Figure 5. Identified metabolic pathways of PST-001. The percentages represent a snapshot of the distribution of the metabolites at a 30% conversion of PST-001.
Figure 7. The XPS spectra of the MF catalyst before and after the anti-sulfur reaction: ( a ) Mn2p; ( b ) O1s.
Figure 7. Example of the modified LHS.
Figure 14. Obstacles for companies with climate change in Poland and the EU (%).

* * *

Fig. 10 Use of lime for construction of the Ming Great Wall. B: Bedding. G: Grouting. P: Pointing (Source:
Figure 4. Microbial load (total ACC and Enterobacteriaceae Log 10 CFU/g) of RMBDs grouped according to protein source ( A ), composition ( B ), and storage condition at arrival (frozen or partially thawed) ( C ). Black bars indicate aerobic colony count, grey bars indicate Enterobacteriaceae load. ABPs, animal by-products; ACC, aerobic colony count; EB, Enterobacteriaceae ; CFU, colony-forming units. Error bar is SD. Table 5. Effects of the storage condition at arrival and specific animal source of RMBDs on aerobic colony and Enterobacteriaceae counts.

> **Work instructions**
What you give back must be the stretch above, starting at the line with "Figure 7. Example of the modified LHS." and ending at the line with "Figure 14. Obstacles", copied exactly.

> **Answer for the task**
Figure 7. Example of the modified LHS.
Figure 14. Obstacles for companies with climate change in Poland and the EU (%).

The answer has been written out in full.